AMY GOODMAN: I mean, it’s interesting, this idea of an October surprise, and it’s not a new idea. There was an allegation made that it perhaps was the reason why President Reagan was first elected with Vice President George H. W. Bush, and that was the October surprise of a secret negotiation that then the aspiring Vice President, George H. W. Bush, was involved with, with the Iranians when they held hostages to keep those hostages held until after the election so that Carter would be defeated, and Reagan would be elected, ultimately, the hostages were released on the morning of the inauguration of President Reagan. That was never proven, but that was the October surprise then. What do you think of this October surprise possibility?

JIM PAUL: Well, of course, there was another important surprise of this kind, too, which had to do with the Paris Peace Talks and the decision of the South Vietnamese government to pull out of the Paris Peace Talks at the last minute, therefore, boosting the chances of success of Richard Nixon. So, I think both sides play this game. I think there’s all kinds of things going on relating to the election, but these are elections that are run on the basis of personality, and surprises, and not on the basis of issues. What I’m trying to say is that the fundamental issue having to do with oil and the Middle East, the drive to seize control of the Middle East oil, and particularly oil in Iraq and how that relates to the war and the companies in particular, the big companies like Exxon Mobil and Chevron Texaco and their role in all of this. This is what is not being raised in the public discourse and this is the problem that I have with these October surprise theories, even if there is some reason to think that both Democrats and Republicans would like to have their own surprises.

AMY GOODMAN: Well, I want to talk to you about this in a minute, but we do have to break. We’re talking to Jim Paul. He is Executive Director of Global Policy Forum based at the United Nations. He’s in our New York studio at Downtown Community Television, with Engine Company 31 in Chinatown. I’m in Los Angeles with some of the Democracy Now! team as we continue our “Exception to the Rulers” tour. We’re going to continue with Jim Paul and then — well, last night I was in Santa Barbara. We were celebrating Community Radio Station KCSB, and I met a Vietnam veteran who is taking on the Pentagon over the recruiting of high school students.

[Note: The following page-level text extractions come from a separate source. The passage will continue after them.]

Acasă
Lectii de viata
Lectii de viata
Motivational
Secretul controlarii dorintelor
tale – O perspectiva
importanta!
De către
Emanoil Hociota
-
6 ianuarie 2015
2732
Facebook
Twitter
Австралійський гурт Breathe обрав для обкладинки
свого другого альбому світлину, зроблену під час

We’ll also talk with a Los Angeles-based Spanish reporter about the Spanish Prime Minister’s decision to pull troops out of Iraq. Stay with us.

AMY GOODMAN: This is Democracy Now!, I’m Amy Goodman. As we continue our “Exception to the Rulers” tour, broadcasting from Los Angeles. Now we are speaking with Jim Paul, back in our studio in New York. He is Director of Global Policy Forum. As we take on the explosive allegations of journalist Bob Woodward made on “60 Minutes” and in his book, “Plan of Attack.” Jim Paul, I want to go to the point that you’re making that he’s not challenging the fundamental issues of oil companies, and their role in Iraq. Can you expand on that, please?

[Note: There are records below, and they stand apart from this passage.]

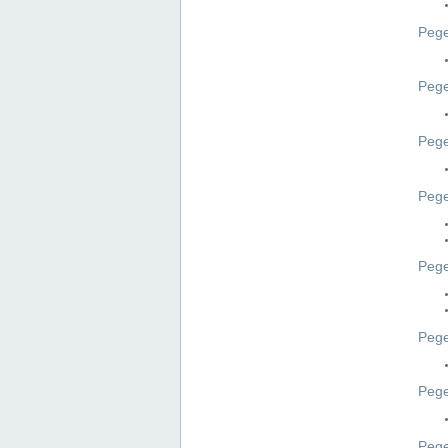
Pege
Pege
Peg
Pege
Pege
Pege
Pege
Peg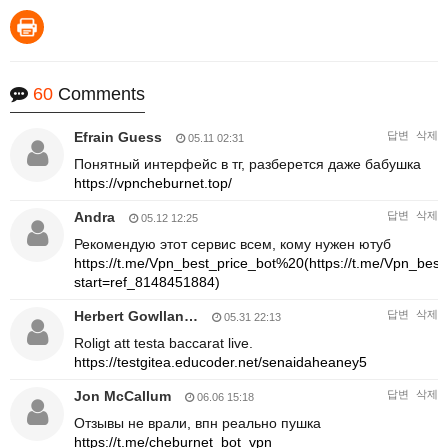
60
Comments
Efrain Guess
답변
삭제
05.11 02:31
Понятный интерфейс в тг, разберется даже бабушка
https://vpncheburnet.top/
Andra
답변
삭제
05.12 12:25
Рекомендую этот сервис всем, кому нужен ютуб
https://t.me/Vpn_best_price_bot%20(https://t.me/Vpn_best
start=ref_8148451884)
Herbert Gowllan…
답변
삭제
05.31 22:13
Roligt att testa baccarat live.
https://testgitea.educoder.net/senaidaheaney5
Jon McCallum
답변
삭제
06.06 15:18
Отзывы не врали, впн реально пушка
https://t.me/cheburnet_bot_vpn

JIM PAUL: Sure, Amy. The oil companies were kicked out of Iraq, the big Western oil companies kicked out of Iraq in the nationalizations in 1972. Iraq’s oil reserves are maybe the greatest in the world, or possibly the second greatest, somewhere around 400 billion barrels of oil there. There’s an incredible amount of potential profits for the big companies. If you multiply 30, the price of oil approximately today, times 400 billion, you get something like $12 trillion worth of profits possible there. It’s quite clear that those companies they’re very keen to get back into a denationalized Iraqi oil scene. There was a tremendous conflict between the French companies, the Japanese and Chinese companies, the Russian companies. The war, if you look carefully at how the war developed, and the U.N. sanctions that preceded it, it was a battle over who was going to get into Iraq and who was going to exploit Iraqi oil. This is the eighth war now, the counter-insurgency that’s going on now, the eighth war in Iraq since 1914. Imagine that, a war every decade and — every one of those wars to one extent or another has been centered on the question of control of Iraq’s oil reserves.